» JOB A
Set down the passage on Japan's reliance on nuclear power in full, word for word.

[SOURCE DOCUMENT]

Before the crisis, resource-poor Japan relied on nuclear power for about one-third of its electricity. It was planning to boost that share to 50 percent by 2030.

Without nuclear, Japan will have to import more fossil fuels, cutting its potential GDP by 1.2 per cent and costing 7.2 trillion yen ($94 billion) annually, according to an estimate by the Japan Centre for Economic Research.

But public support for nuclear power and the trust that the industry is built on has plummeted.

Tens of thousands of Japanese have turned out in protest. Suspicious of government and TEPCO reassurances, grassroots groups are scouring the country with radiation detectors. Several “hot spots” in and around Tokyo are now being investigated by the authorities.

Because of the outcry, Japan has essentially abandoned its long-term goal of expanding nuclear energy production. The status of even its existing plants is murky.

Currently, 43 of Japan’s 54 nuclear reactors are shut down, either because of mechanical problems or routine inspections, which must be conducted every 13 months. Local approval is required to restart nuclear power plants, even after routine inspections, and local leaders fearing repercussions at the polls have been loath to provide it.

TEPCO announced two weeks ago there will be enough power to see the country through the winter, but after that, the effect of the nuclear crisis on electricity production could become even more acute. If political resistance remains as high as it is now, every nuclear reactor in Japan could be offline by May.

[/SOURCE DOCUMENT]
[SUPPLIED ENTRIES]

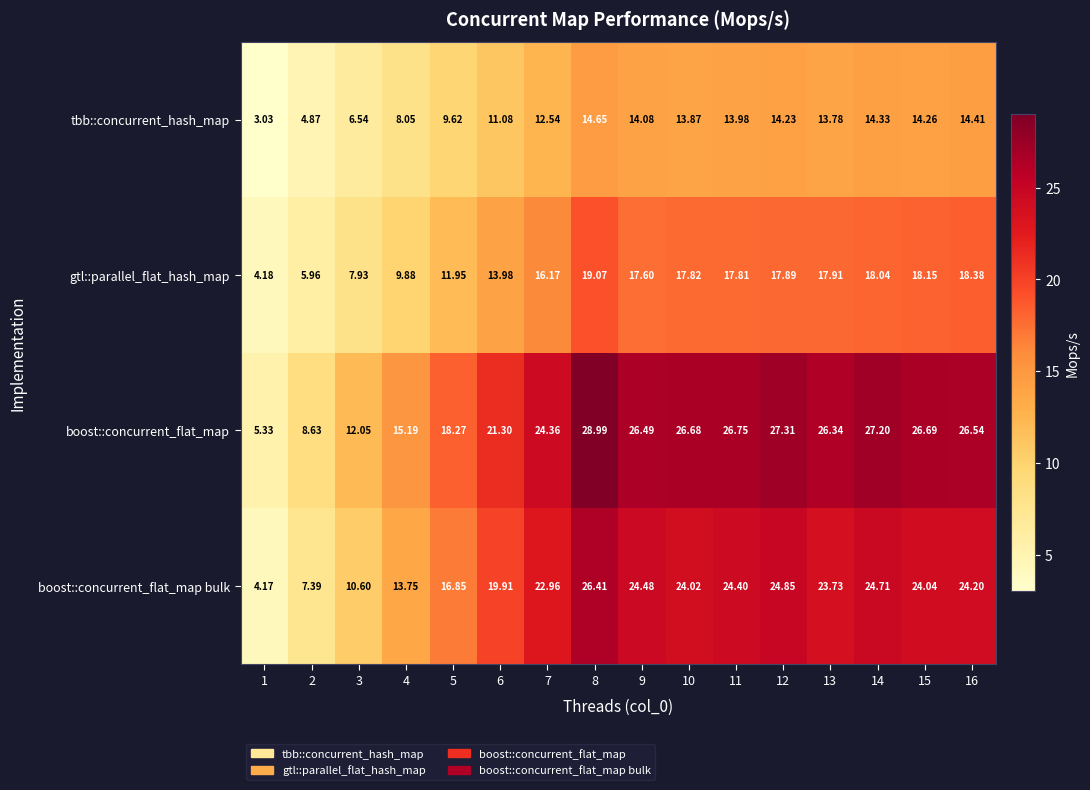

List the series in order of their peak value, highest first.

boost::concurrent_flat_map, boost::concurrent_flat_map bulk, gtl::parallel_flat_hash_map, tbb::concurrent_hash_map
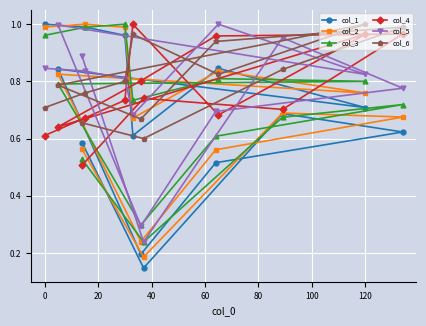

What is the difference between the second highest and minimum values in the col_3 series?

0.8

[/SUPPLIED ENTRIES]
[SUPPLIED ENTRIES]

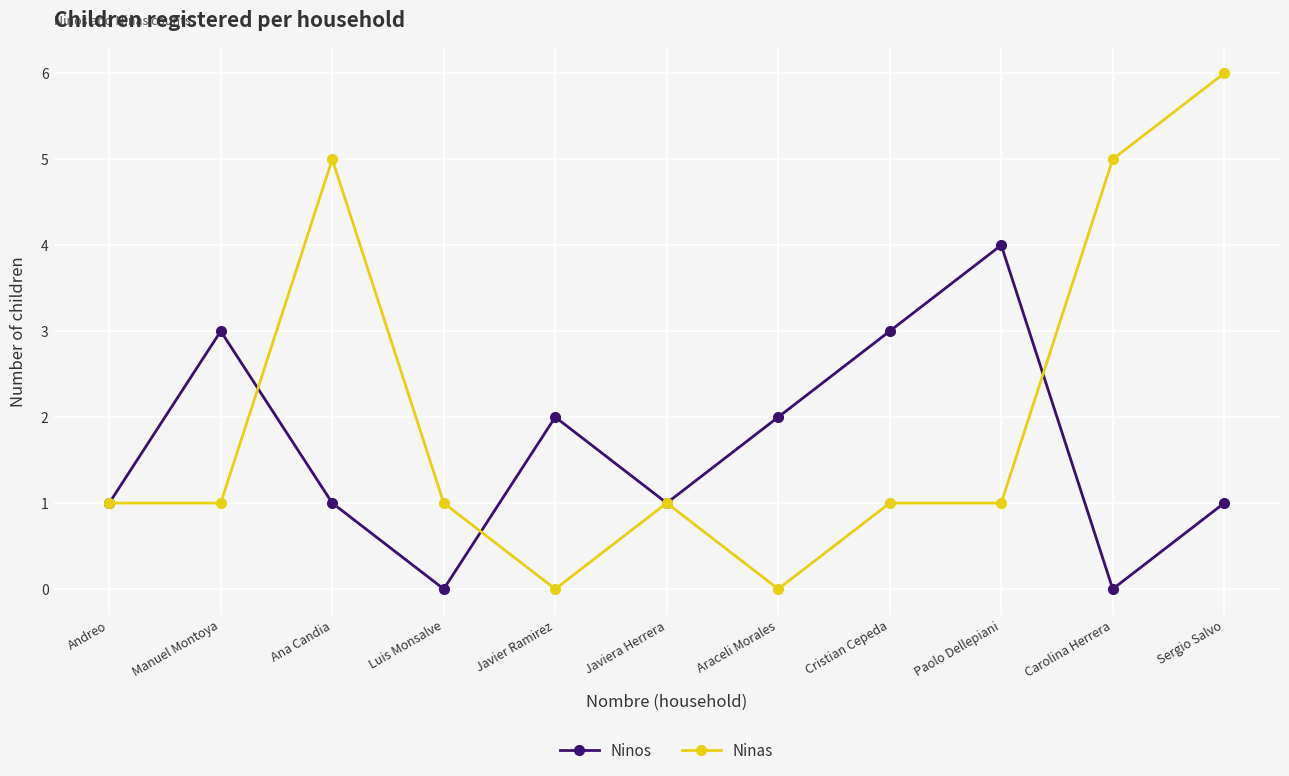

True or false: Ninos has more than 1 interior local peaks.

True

[/SUPPLIED ENTRIES]
[SUPPLIED ENTRIES]

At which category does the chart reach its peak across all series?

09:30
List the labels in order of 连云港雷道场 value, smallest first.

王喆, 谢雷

[/SUPPLIED ENTRIES]

» JOB B
Recast part of the rows, not the passage, as a Markdown table with the columns Number and Line. Begin at the line that has "List the series" and stop after the line that has "What is the". Number each line, skip blank lines, and leave the pictures out.

» EXPECTED ANSWER A
Before the crisis, resource-poor Japan relied on nuclear power for about one-third of its electricity. It was planning to boost that share to 50 percent by 2030.

Without nuclear, Japan will have to import more fossil fuels, cutting its potential GDP by 1.2 per cent and costing 7.2 trillion yen ($94 billion) annually, according to an estimate by the Japan Centre for Economic Research.

But public support for nuclear power and the trust that the industry is built on has plummeted.

Tens of thousands of Japanese have turned out in protest. Suspicious of government and TEPCO reassurances, grassroots groups are scouring the country with radiation detectors. Several “hot spots” in and around Tokyo are now being investigated by the authorities.

Because of the outcry, Japan has essentially abandoned its long-term goal of expanding nuclear energy production. The status of even its existing plants is murky.

Currently, 43 of Japan’s 54 nuclear reactors are shut down, either because of mechanical problems or routine inspections, which must be conducted every 13 months. Local approval is required to restart nuclear power plants, even after routine inspections, and local leaders fearing repercussions at the polls have been loath to provide it.

TEPCO announced two weeks ago there will be enough power to see the country through the winter, but after that, the effect of the nuclear crisis on electricity production could become even more acute. If political resistance remains as high as it is now, every nuclear reactor in Japan could be offline by May.

» EXPECTED ANSWER B
| Number | Line |
|---|---|
| 1 | List the series in order of their peak value, highest first. |
| 2 | boost::concurrent_flat_map, boost::concurrent_flat_map bulk, gtl::parallel_flat_hash_map, tbb::concurrent_hash_map |
| 3 | What is the difference between the second highest and minimum values in the col_3 series? |